大同特殊鋼株式会社(社長:石黒 武 以下、大同特殊鋼)はこの度、世界の主要ジェットエンジンメーカーである米 Pratt & Whitney社(President:Bob Leduc 以下、P&W社)から、民間航空機ジェットエンジン(PW1000Gシリーズ)用のニッケル合金※1製鍛鋼品※2(シャフト)に対して製造認定を受け、当社渋川工場(群馬県渋川市)において量産製造を開始しました。

製造認定を受けた対象は、以下の2点です。

1. 素材として、民間航空機ジェットエンジン用高速回転体※3に使用されるニッケル合金
2. 製品として、民間航空機ジェットエンジン(PW1000Gシリーズ)用鍛鋼品(シャフト)

 

該当のニッケル合金仕様は、ジェットエンジンのシャフト、ディスクなど、このカテゴリーの中で最上級の管理が求められる部品に適用できる仕様となっています。また、当鍛鋼品(シャフト)が使用されるジェットエンジンPW1000Gシリーズは、エアバス社A320neo、三菱航空機(株)MRJ、ボンバルディア社Cシリーズ、エンブラエル社E-Jetシリーズ、その他の航空機に搭載されます。

大同特殊鋼は今回P&W社から、アジアの超合金製造メーカーとして初めて、高速回転体用ニッケル合金素材について製造認定を受けました。また、P&W社が素材の製造認定において、新規メーカーを認定するのは50年超ぶりとなります。

大同特殊鋼は、これらの製造認定を住友商事株式会社(本社:東京都中央区、社長:中村邦晴)の協力を得て取得しました。その後、当社渋川工場で2015年から試験製造しておりましたが、このたび量産製造を開始しました。

大同特殊鋼は、マルエージング鋼※4や構造用鋼※5などを素材とする、民間航空機ジェットエンジン用鍛鋼品の供給において、およそ30年の歴史と、世界シェアのおよそ30-40%(当社推計)を有しています。また、2016年に世界最大級の25トン真空誘導炉(VIM)※6を導入し、ニッケル合金の製造能力拡大を進めており、今回量産を開始したエンジンシャフトについても、25トンVIMでの製造認定取得に向けた試験製造を進めています。

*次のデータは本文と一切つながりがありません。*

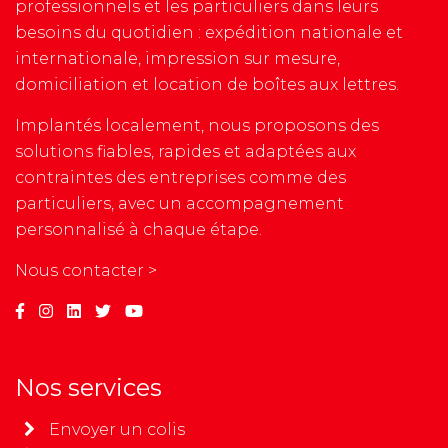
professionnels et les particuliers dans leurs
besoins du quotidien : expédition nationale et
internationale, impression sur mesure,
domiciliation et location de boîtes aux lettres.
Implantés localement, nous proposons des
solutions fiables, rapides et adaptées aux
contraintes des entreprises comme des
particuliers, avec un accompagnement
personnalisé à chaque étape.
Nous contacter >
Nos services
Envoyer un colis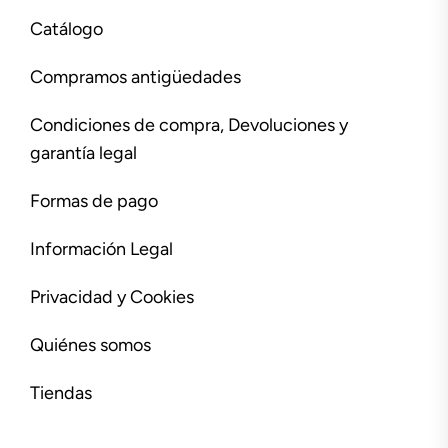
Catálogo
Compramos antigüedades
Condiciones de compra, Devoluciones y
garantía legal
Formas de pago
Información Legal
Privacidad y Cookies
Quiénes somos
Tiendas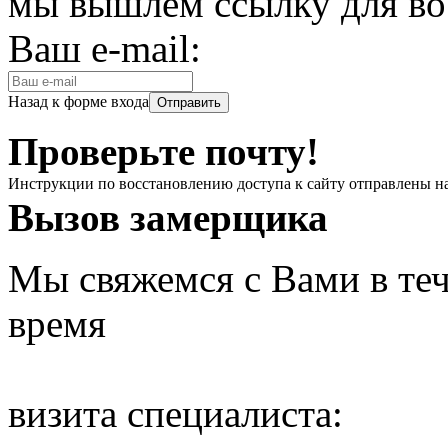
мы вышлем ссылку для во
Ваш e-mail:
Назад к форме входа
Проверьте почту!
Инструкции по восстановлению доступа к сайту отправлены н
Вызов замерщика
Мы свяжемся с Вами в теч
время
визита специалиста: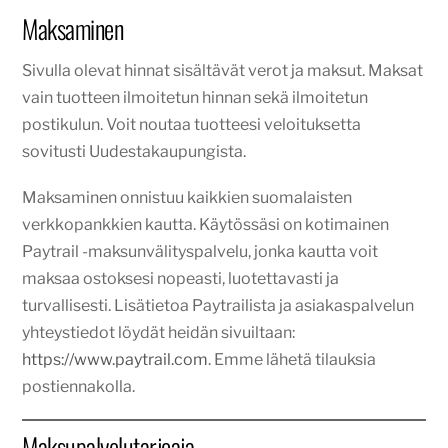
Maksaminen
Sivulla olevat hinnat sisältävät verot ja maksut. Maksat
vain tuotteen ilmoitetun hinnan sekä ilmoitetun
postikulun. Voit noutaa tuotteesi veloituksetta
sovitusti Uudestakaupungista.
Maksaminen onnistuu kaikkien suomalaisten
verkkopankkien kautta. Käytössäsi on kotimainen
Paytrail -maksunvälityspalvelu, jonka kautta voit
maksaa ostoksesi nopeasti, luotettavasti ja
turvallisesti. Lisätietoa Paytrailista ja asiakaspalvelun
yhteystiedot löydät heidän sivuiltaan:
https://www.paytrail.com
. Emme lähetä tilauksia
postiennakolla.
Maksupalvelutarjoaja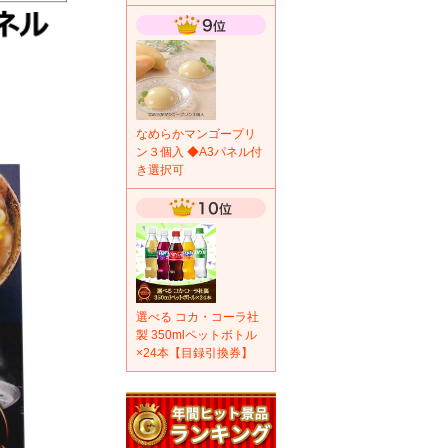
なめらかマンゴープリ
ン３個入 ◆A3パネル付
き選択可
選べる コカ・コーラ社
製 350mlペットボトル
×24本【目録引換券】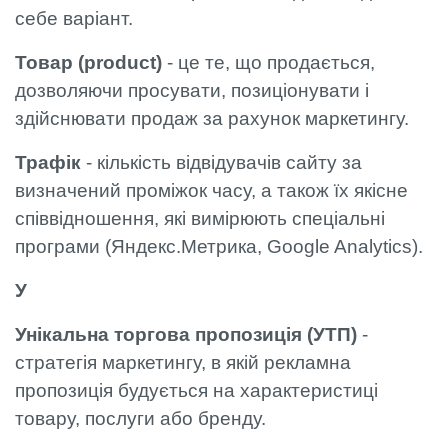
себе варіант.
Товар (product)
- це те, що продається,
дозволяючи просувати, позиціонувати і
здійснювати продаж за рахунок маркетингу.
Трафік
- кількість відвідувачів сайту за
визначений проміжок часу, а також їх якісне
співвідношення, які вимірюють спеціальні
програми (Яндекс.Метрика, Google Analytics).
У
Унікальна торгова пропозиція (УТП)
-
стратегія маркетингу, в якій рекламна
пропозиція будується на характеристиці
товару, послуги або бренду.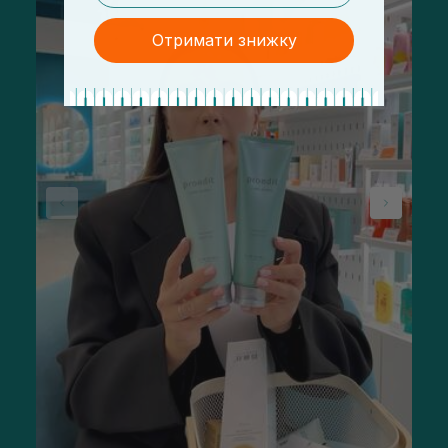
Отримати знижку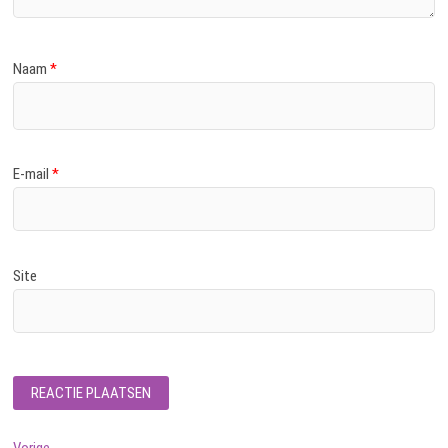
Naam
*
E-mail
*
Site
Vorig
Vorige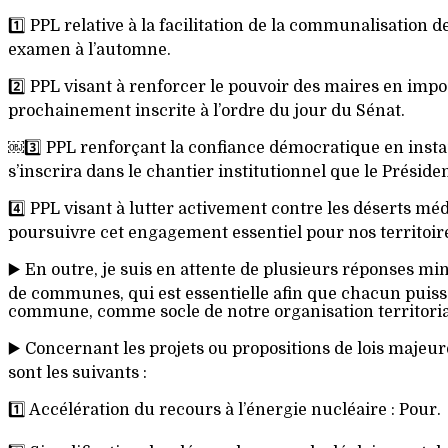
1️⃣ PPL relative à la facilitation de la communalisatio
examen à l’automne.
2️⃣ PPL visant à renforcer le pouvoir des maires en imp
prochainement inscrite à l’ordre du jour du Sénat.
￼3️⃣ PPL renforçant la confiance démocratique en insta
s’inscrira dans le chantier institutionnel que le Préside
4️⃣ PPL visant à lutter activement contre les déserts mé
poursuivre cet engagement essentiel pour nos territoir
▶️ En outre, je suis en attente de plusieurs réponses min
de communes, qui est essentielle afin que chacun puisse 
commune, comme socle de notre organisation territoria
▶️ Concernant les projets ou propositions de lois majeur
sont les suivants :
1️⃣ Accélération du recours à l’énergie nucléaire : Pour.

※1 ニッケル合金 ニッケルを主成分とする合金で、優れた耐熱性、耐食性を有する。石油、化学、ジェットエンジンや発電用ガスタービンなどの分野で主に使用される。
※2 鍛鋼品 鍛造技術によって作られる鋼の中で、定められた基準の鍛造比を有し、強度や靱性をさらに高めた鋼製品のこと。
※3 高速回転体 ジェットエンジンや発電用ガスタービンなどのタービン内で高速回転をするシャフト、ディスク等を指す。
※4 マルエージング鋼 強度、靱性に優れた、主に航空・宇宙分野の構造材料として開発された特殊鋼。
※5 構造用鋼 機械、車両、建築物、橋梁、船舶など広く用いられる、機能的でかつ強度を必要とする部品に使用する特殊鋼。
※6 真空誘導炉 誘導加熱を利用した電気炉で、ニッケル合金をはじめとする高純度金属や高級合金の溶製に用いられる製鋼設備。当該設備の25トンとは1回の溶解量を指し、設備の大きさの規模を表す。